Sequential Deep Trajectory Descriptor for Action Recognition with Three-stream CNN

September 10, 2016 · Declared Dead · 🏛 IEEE transactions on multimedia

"No code URL or promise found in abstract"

Evidence collected by the PWNC Scanner

Authors Yemin Shi, Yonghong Tian, Yaowei Wang, Tiejun Huang arXiv ID 1609.03056 Category cs.CV: Computer Vision Citations 200 Venue IEEE transactions on multimedia Last Checked 4 months ago

Abstract

Learning the spatial-temporal representation of motion information is crucial to human action recognition. Nevertheless, most of the existing features or descriptors cannot capture motion information effectively, especially for long-term motion.

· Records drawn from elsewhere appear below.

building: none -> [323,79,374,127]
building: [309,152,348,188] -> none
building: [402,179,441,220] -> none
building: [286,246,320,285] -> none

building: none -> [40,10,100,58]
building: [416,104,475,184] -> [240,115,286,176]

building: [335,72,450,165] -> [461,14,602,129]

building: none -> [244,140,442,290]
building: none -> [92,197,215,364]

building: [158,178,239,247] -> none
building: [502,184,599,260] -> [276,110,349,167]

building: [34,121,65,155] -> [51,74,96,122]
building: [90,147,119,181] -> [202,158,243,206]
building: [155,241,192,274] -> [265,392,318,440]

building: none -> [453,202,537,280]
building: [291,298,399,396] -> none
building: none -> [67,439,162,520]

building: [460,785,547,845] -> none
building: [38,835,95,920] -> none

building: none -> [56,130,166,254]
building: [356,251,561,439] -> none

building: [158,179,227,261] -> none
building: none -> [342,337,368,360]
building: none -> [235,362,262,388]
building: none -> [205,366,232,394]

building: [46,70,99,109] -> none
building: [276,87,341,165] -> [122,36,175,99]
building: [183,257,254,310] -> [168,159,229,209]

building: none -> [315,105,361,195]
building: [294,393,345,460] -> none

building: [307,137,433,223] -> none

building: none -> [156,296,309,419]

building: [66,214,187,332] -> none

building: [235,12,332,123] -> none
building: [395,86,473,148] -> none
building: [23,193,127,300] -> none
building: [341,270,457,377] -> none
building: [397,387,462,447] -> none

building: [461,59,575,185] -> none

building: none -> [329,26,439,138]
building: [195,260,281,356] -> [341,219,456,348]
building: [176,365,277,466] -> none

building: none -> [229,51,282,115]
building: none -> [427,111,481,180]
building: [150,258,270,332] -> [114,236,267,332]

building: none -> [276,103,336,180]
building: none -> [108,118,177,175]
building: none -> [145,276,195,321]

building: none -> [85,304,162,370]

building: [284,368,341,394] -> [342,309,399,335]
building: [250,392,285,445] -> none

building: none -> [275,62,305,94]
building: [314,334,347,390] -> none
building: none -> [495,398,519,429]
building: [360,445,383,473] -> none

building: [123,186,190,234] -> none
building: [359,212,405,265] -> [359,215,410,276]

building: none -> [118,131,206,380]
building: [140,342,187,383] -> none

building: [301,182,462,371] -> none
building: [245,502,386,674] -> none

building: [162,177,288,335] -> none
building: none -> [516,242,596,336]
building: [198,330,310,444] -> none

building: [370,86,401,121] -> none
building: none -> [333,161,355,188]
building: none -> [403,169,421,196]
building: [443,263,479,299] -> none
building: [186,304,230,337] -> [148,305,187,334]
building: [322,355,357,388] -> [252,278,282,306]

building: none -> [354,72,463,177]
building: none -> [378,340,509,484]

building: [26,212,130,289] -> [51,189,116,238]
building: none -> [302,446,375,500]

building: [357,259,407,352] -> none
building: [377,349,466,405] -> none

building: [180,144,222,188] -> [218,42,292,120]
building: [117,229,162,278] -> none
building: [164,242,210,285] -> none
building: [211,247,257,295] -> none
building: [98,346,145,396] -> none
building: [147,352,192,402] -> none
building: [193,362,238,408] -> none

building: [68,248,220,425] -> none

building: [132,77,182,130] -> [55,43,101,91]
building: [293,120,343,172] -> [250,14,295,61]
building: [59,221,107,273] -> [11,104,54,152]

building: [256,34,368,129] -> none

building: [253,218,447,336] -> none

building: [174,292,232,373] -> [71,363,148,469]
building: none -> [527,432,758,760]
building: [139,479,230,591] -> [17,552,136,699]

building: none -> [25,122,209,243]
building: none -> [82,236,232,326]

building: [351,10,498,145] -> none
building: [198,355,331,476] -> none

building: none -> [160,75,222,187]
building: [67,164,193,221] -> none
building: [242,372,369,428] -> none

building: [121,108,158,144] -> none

To address this problem, this paper proposes a long-term motion descriptor called sequential Deep Trajectory Descriptor (sDTD). Specifically, we project dense trajectories into two-dimensional planes, and subsequently a CNN-RNN network is employed to learn an effective representation for long-term motion. Unlike the popular two-stream ConvNets, the sDTD stream is introduced into a three-stream framework so as to identify actions from a video sequence. Consequently, this three-stream framework can simultaneously capture static spatial features, short-term motion and long-term motion in the video. Extensive experiments were conducted on three challenging datasets: KTH, HMDB51 and UCF101. Experimental results show that our method achieves state-of-the-art performance on the KTH and UCF101 datasets, and is comparable to the state-of-the-art methods on the HMDB51 dataset.